Berlin (SID) - Athleten und Sportpolitiker blicken mit Spannung auf die Vorstellung der umstrittenen PotAS-Kommission am Montag in Berlin. "Die PotAS-Kommission nimmt eine Schlüsselfunktion in der Leistungssportreform ein. Wir Athleten werden genau beobachten, wie sich die Situation für uns mit PotAS verändert", sagte DOSB-Athletensprecher Max Hartung dem SID.

"Auch wir im politischen Raum werden mit großem Interesse die Arbeit der Kommission beobachten. Dort werden schließlich grundlegende Entscheidungen über die Förderwürdigkeit und damit die Zukunft von Verbänden und Athleten getroffen", sagte Dagmar Freitag, die Vorsitzende des Sportausschusses im Deutschen Bundestag. Die SPD-Politikerin bezeichnete "PotAS" als "Kernelement" der Leistungssportreform, die der Deutsche Olympische Sportbund (DOSB) und das Bundesinnenministerium wegen der zuletzt immer schwächer werdenden Medaillenausbeute deutscher Olympiamannschaften angestoßen hatten.

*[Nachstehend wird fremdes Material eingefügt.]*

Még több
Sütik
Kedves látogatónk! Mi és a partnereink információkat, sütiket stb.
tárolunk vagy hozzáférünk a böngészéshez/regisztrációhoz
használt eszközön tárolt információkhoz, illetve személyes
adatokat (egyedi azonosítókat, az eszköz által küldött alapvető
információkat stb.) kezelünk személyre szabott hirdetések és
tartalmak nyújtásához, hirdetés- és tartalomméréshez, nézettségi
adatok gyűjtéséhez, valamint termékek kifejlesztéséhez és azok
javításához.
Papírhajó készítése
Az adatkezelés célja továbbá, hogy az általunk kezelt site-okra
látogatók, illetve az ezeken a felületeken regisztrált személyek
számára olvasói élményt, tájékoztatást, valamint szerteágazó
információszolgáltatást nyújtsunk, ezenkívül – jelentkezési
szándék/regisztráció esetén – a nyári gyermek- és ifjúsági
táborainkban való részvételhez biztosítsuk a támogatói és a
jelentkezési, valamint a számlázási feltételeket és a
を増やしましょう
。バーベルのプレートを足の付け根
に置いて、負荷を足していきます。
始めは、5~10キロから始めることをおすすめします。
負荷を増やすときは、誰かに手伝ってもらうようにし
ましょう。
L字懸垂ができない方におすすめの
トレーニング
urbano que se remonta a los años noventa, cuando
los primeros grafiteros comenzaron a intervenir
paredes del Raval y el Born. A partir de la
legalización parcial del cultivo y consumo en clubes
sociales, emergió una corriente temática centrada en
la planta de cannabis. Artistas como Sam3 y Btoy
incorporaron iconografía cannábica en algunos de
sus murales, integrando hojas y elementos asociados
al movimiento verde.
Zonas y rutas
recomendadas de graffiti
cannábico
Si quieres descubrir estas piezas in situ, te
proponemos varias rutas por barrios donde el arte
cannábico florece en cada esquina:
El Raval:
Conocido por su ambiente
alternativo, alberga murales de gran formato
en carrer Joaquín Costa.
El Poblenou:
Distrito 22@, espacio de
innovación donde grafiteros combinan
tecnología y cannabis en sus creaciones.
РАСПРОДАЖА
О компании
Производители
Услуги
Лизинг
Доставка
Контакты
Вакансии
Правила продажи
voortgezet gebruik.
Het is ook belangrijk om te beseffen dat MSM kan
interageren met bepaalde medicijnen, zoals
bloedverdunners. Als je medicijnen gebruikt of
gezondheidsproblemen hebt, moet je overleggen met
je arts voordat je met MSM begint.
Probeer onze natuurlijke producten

Die fünfköpfige Kommission unter Leitung des Sportpsychologen Professor Bernd Strauss wird künftig mittels eines "Potenzialanalysesystems" (PotAS) die Förderwürdigkeit von einzelnen Sportarten und Disziplinen beurteilen. Im Zentrum der Analyse steht die Medaillenperspektive.

Nach der Überprüfung von Dutzenden "Attributen" werden die Sportarten dann in drei sogenannte Cluster eingeteilt. Nur im ersten Cluster wird künftig optimal gefördert, Mitglieder von Cluster drei erhalten, wenn überhaupt, nur noch eine Grundunterstützung.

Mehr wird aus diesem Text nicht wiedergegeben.